• Document extract
|---|

An AI is not a system you build once and then leave. As the work changes, so does the agent’s role. As the pattern of customer enquiries changes, so do the materials to be consulted. As the organisation changes, so does the escalation destination.
In this sense, the autonomous operation of a task-executing AI agent is also a mechanism for continuously improving the work itself.
People can concentrate on decision-making and creating value
The great value of autonomous operation is that it changes how people spend their time.
The work people have handled until now has included a good deal of checking, transcribing, classifying, searching, summarising, chasing, and tidying. These matter, but they are not necessarily tasks a person should do from scratch every time.
Once an AI agent runs around the clock and advances work in parallel, people find it easier to spend time on higher-value work.
For example: thinking through what to propose to a customer; deciding the approach for handling exceptions; reviewing the workflow itself; redesigning how roles are shared across the team; planning a new service or initiative.
What I value in supporting AI adoption is not merely “using AI to reduce people’s work”. It is enabling people to return to the work they ought to be doing.
The more work is entrusted to AI, the more sophisticated the judgement asked of people becomes. Understanding the customer, understanding the business, organisational design, ethical judgement, responsible decision-making: these are precisely the areas on which people should concentrate.
Examples of work a task-executing AI agent can take on
The autonomous operation of a task-executing AI agent is not confined to a single department. It can be put to use across sales, marketing, customer support, IT, management control, HR, general affairs, and more.
Classifying enquiries and routing to the responsible department
It reads enquiries arriving from inside and outside the organisation and classifies them by content, urgency, scope of impact, and responsible department.
For example: routing questions about product specifications to CS, consultations about contract terms to sales, and anything that might be a system fault to IT.
By having the AI do the first pass of the sorting that a person used to check and judge every time, you may be able to shorten the time before a response begins. Simply asking the AI to “sort it however seems right” is not enough, however.

|---|

• Raw data
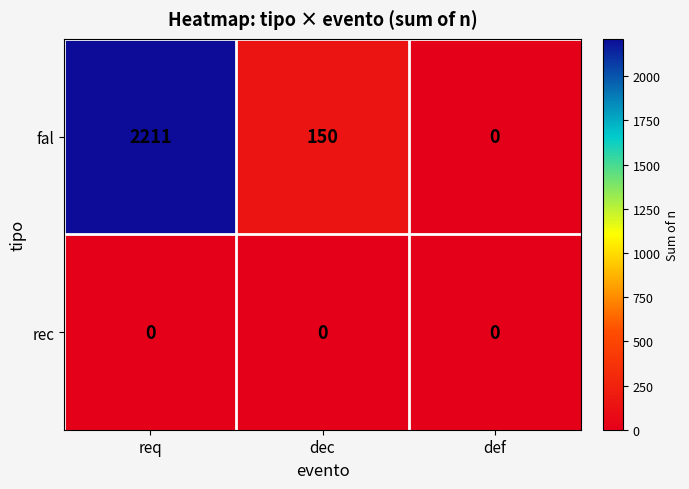

How many categories are shown in the chart?

3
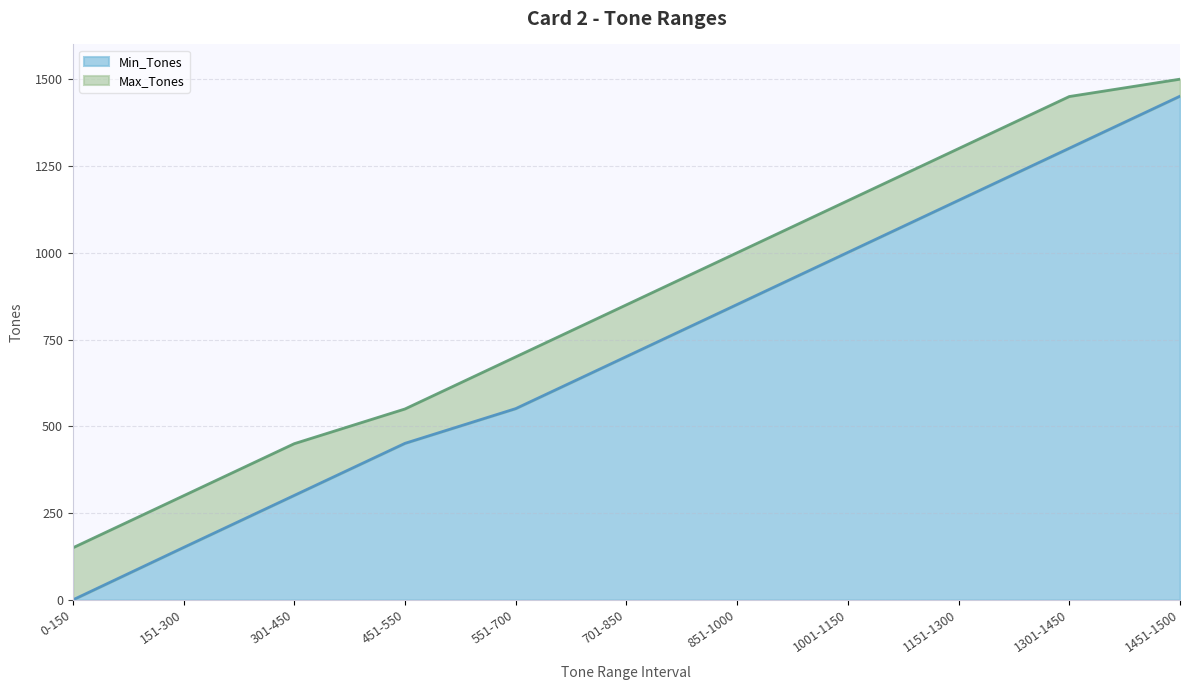

The value of Max_Tones at 1001-1150 is 1902. True or false?

False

|---|

• Parts of the exercise
[A] Please retype the passage on AI agents above, starting with "People can concentrate" and going on through "service or initiative.".
[B] Carry the passage on AI agents forward from its last sentence.

• Responses
[A]
People can concentrate on decision-making and creating value
The great value of autonomous operation is that it changes how people spend their time.
The work people have handled until now has included a good deal of checking, transcribing, classifying, searching, summarising, chasing, and tidying. These matter, but they are not necessarily tasks a person should do from scratch every time.
Once an AI agent runs around the clock and advances work in parallel, people find it easier to spend time on higher-value work.
For example: thinking through what to propose to a customer; deciding the approach for handling exceptions; reviewing the workflow itself; redesigning how roles are shared across the team; planning a new service or initiative.

[B]
You need to make explicit the criteria for judging urgency, whether there is any customer impact, how to treat matters involving contracts or money, and the sorts of wording that might signal a complaint.
An AI agent is not something that tidies up vague work as if by magic. The more a person articulates the basis for judgement, the closer to real practice the agent can operate.
Searching internal knowledge and drafting answers
If you keep internal regulations, FAQs, proposal materials, past minutes, operating manuals, and the like organised as training data, the agent can search for relevant information according to the enquiry and produce a draft answer.
What matters here is not letting the AI answer too freely.
- Cite the name of the material referred to
- Do not answer where no basis can be found
- Where it is a supposition, state clearly that confirmation is needed
Setting rules of this kind makes it far more suited to operational use.
In my experience, what most often trips up internal-knowledge use is not the AI’s performance as such, but cases where the source materials are not organised.
Old and new materials are mixed together. Formal rules sit in the same place as past stopgap measures. The file name alone tells you nothing of the contents. In such a state, even an AI agent cannot answer reliably.
In this case, using an environment such as Kanata, where you can organise training data and prompts by purpose, makes it easier to align the answering rules. One approach is to separate purposes into, say, “for internal FAQ answers”, “for sales-proposal support”, and “for first-pass contract checks”.
First-pass handling of quotation, application, and approval flows
Work where the required fields are reasonably fixed, such as quotation requests and internal applications, also sits well with autonomous operation.
The agent can check the content of the request, identify any missing fields, refer to similar past cases, and arrange it into a form the responsible person can readily judge.
Rather than entrusting the approval itself to the AI, using it to prepare in advance the information the approver needs to see makes it realistically much easier to adopt.
For a quotation request, for instance, it organises the customer name, the service in question, the desired delivery date, the quantity, whether there has been past trade, and any exceptional conditions. For an internal application, it pulls together the purpose, the amount, the relevant regulations, the approver, and similar past applications.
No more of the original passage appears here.